Fakta di lapangan menunjukkan, produksi cabai di Jember sejatinya tidak pernah kekurangan. Tantangan justru meledak di fase pascapanen, tatkala hasil melimpah tidak diserap pasar dengan harga yang menguntungkan. Di kediaman Ketua Kelompok Tani Harapan Maju, M. Suyatno Diantoro, tim BRIN mendengarkan langsung keresahan petani yang kian tercekik oleh biaya produksi yang terus merangkak naik, sementara kepastian harga nyaris tak ada.
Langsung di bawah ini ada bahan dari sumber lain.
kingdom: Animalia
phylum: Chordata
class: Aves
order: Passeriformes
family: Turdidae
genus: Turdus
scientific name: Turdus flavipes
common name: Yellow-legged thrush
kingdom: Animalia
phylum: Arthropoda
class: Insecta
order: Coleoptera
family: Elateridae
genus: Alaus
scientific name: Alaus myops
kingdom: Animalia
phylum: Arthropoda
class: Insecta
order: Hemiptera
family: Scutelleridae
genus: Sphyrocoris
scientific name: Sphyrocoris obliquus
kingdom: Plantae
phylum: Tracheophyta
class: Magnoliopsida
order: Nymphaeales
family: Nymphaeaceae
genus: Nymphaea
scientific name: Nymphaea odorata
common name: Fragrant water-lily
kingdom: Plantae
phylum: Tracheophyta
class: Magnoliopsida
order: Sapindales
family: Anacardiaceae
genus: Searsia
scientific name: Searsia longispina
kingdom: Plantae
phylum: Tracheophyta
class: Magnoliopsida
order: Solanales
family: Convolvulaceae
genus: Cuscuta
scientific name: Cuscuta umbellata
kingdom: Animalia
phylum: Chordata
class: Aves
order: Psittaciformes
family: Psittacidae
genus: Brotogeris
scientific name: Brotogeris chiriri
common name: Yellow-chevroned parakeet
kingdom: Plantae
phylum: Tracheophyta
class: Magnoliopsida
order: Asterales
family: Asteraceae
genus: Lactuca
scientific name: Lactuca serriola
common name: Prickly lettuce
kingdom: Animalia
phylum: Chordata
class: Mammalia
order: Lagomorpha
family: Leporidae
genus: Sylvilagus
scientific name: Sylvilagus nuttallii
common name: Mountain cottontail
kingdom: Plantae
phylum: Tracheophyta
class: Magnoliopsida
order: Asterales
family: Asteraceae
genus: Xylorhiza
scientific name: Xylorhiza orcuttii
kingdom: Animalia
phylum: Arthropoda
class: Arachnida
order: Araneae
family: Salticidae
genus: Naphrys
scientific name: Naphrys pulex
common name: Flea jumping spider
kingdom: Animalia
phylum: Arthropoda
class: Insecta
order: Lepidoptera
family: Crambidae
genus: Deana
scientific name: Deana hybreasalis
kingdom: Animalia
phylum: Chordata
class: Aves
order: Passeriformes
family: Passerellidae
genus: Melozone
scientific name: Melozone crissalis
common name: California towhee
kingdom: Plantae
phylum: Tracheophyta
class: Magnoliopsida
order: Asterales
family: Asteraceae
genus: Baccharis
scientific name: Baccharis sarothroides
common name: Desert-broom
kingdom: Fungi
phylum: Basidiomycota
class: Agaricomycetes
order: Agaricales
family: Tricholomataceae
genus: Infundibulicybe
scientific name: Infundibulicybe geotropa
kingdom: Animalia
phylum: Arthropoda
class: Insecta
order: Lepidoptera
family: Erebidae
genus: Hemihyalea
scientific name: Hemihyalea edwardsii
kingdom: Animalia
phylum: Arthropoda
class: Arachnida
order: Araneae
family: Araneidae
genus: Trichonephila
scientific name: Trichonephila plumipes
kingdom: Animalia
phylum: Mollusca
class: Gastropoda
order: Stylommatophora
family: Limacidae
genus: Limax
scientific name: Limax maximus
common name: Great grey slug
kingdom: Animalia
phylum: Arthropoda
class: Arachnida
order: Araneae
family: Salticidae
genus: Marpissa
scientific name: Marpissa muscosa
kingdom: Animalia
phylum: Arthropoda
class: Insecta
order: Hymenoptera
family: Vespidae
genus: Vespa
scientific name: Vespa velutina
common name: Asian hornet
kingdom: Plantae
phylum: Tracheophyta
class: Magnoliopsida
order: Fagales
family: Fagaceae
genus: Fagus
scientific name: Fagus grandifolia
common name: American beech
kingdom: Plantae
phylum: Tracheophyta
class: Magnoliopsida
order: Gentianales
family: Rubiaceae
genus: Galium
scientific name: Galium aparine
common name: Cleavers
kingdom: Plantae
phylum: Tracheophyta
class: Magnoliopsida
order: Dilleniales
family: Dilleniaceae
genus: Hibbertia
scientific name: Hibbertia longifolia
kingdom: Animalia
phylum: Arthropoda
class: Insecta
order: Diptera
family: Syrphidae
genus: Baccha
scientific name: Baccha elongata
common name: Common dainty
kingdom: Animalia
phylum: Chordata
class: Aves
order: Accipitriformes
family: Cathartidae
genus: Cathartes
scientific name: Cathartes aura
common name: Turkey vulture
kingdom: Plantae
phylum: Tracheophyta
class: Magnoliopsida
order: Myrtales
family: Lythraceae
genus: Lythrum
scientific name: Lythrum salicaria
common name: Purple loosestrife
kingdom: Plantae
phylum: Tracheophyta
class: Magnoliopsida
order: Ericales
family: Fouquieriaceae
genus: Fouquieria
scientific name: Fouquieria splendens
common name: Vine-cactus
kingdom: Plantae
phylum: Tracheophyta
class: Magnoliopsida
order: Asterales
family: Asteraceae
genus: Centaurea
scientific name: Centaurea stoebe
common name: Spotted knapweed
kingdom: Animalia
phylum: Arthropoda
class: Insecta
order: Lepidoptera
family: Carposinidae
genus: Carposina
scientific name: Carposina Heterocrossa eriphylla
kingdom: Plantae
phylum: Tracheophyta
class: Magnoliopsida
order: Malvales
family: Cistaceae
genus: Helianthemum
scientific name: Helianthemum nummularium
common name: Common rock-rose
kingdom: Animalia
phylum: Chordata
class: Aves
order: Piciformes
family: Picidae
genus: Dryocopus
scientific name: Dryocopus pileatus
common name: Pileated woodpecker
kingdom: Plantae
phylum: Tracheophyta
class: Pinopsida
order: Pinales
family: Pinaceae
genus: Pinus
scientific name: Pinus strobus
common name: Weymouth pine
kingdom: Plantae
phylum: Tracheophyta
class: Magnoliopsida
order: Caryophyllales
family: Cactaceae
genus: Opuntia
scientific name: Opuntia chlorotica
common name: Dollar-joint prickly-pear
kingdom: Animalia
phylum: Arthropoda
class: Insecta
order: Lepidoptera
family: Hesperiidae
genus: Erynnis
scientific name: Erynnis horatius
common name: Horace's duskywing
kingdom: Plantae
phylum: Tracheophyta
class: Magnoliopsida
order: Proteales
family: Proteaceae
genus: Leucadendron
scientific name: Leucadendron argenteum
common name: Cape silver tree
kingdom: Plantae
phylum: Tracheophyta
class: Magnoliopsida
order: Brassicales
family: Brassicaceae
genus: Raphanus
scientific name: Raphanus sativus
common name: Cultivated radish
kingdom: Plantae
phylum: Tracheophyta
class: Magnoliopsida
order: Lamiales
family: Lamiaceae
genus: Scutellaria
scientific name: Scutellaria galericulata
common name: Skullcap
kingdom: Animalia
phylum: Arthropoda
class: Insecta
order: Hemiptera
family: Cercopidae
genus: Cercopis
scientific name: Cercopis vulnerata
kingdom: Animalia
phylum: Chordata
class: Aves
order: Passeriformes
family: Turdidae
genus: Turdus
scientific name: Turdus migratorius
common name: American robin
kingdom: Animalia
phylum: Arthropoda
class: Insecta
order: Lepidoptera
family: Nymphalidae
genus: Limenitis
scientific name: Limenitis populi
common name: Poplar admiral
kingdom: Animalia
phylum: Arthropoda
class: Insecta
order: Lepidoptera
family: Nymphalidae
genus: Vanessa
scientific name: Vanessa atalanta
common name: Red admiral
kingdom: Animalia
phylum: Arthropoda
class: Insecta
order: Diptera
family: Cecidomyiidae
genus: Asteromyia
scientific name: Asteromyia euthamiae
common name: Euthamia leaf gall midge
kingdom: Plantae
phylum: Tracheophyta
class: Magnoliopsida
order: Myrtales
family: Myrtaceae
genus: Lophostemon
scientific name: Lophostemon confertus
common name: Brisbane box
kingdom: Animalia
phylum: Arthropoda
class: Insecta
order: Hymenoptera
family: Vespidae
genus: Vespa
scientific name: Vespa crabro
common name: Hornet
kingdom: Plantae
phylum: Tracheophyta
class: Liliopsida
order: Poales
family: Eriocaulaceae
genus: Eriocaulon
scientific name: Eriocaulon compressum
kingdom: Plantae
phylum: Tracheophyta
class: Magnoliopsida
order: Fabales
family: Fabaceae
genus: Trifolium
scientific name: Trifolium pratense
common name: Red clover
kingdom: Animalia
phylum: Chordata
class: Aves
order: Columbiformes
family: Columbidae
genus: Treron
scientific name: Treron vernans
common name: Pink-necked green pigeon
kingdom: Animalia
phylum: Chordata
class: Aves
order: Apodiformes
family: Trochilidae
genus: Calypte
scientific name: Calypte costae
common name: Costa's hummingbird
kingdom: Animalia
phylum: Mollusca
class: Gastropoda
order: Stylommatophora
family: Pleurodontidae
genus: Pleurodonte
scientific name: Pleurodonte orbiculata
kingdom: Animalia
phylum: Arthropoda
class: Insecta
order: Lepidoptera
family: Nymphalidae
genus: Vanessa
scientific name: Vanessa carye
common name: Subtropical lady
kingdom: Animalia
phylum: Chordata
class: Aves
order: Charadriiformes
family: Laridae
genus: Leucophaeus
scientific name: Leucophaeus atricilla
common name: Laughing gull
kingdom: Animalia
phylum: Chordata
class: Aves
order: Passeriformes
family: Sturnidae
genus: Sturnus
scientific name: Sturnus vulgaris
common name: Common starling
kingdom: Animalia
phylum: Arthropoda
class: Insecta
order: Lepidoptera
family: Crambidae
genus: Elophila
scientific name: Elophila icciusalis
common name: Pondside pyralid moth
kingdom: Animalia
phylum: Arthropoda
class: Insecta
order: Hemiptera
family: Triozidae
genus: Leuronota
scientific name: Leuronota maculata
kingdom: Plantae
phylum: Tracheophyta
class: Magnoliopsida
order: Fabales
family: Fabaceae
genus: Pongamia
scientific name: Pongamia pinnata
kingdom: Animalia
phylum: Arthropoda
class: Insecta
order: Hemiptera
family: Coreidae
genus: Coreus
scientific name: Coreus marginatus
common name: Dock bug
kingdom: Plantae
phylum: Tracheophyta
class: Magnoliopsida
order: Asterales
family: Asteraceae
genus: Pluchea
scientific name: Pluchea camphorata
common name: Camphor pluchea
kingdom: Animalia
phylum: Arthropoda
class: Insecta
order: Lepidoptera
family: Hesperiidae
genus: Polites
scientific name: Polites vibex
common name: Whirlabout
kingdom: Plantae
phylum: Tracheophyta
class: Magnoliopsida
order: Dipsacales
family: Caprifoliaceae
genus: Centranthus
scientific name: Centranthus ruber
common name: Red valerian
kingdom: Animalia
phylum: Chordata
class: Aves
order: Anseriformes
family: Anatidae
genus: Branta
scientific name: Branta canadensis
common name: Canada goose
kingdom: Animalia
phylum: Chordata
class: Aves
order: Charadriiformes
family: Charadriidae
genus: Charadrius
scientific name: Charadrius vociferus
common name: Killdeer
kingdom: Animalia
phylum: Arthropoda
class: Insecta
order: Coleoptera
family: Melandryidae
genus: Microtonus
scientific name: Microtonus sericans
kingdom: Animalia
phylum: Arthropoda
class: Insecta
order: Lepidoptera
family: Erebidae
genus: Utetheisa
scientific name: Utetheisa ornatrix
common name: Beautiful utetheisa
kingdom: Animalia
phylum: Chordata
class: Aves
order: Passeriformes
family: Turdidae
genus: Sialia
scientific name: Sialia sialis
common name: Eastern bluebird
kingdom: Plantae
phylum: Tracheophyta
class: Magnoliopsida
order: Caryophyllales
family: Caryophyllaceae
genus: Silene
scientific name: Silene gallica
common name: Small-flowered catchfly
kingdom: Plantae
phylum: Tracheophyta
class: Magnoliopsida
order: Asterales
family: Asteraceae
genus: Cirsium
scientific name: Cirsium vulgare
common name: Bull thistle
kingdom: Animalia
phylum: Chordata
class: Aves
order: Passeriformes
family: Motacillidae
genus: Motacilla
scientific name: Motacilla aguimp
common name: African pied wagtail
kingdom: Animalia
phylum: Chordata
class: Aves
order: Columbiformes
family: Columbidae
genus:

“Yang diinginkan petani itu ada standar harga. Karena kalau saya secara pribadi sebagai petani cabai, standar harganya adalah Rp10.000. Karena minimal Rp10.000 itu baru berhasil. Petani dikatakan istilahnya titik aman,” ujar Suyatno mewakili kegelisahan rekan-rekannya.
Menyadari produksi cabai Jember yang sudah sangat kuat, pemerintah daerah sepakat bahwa intervensi tidak lagi sekadar soal cara tanam, melainkan cara jual. Kepala Bidang Hortikultura Dinas Tanaman Pangan, Hortikultura dan Perkebunan (TPHP) Jember, Agung Satrio Setiawan, S.P., M.P., menegaskan pentingnya kolaborasi lintas sektor agar hasil panen memberi nilai ekonomi yang adil.
“Dinas TPHP itu memang kewenangannya terbatas, terutama di pemasaran. Makanya kami hadirkan Dinas Koperasi, Usaha Kecil dan Menengah, dan Perdagangan serta BRIN,” katanya.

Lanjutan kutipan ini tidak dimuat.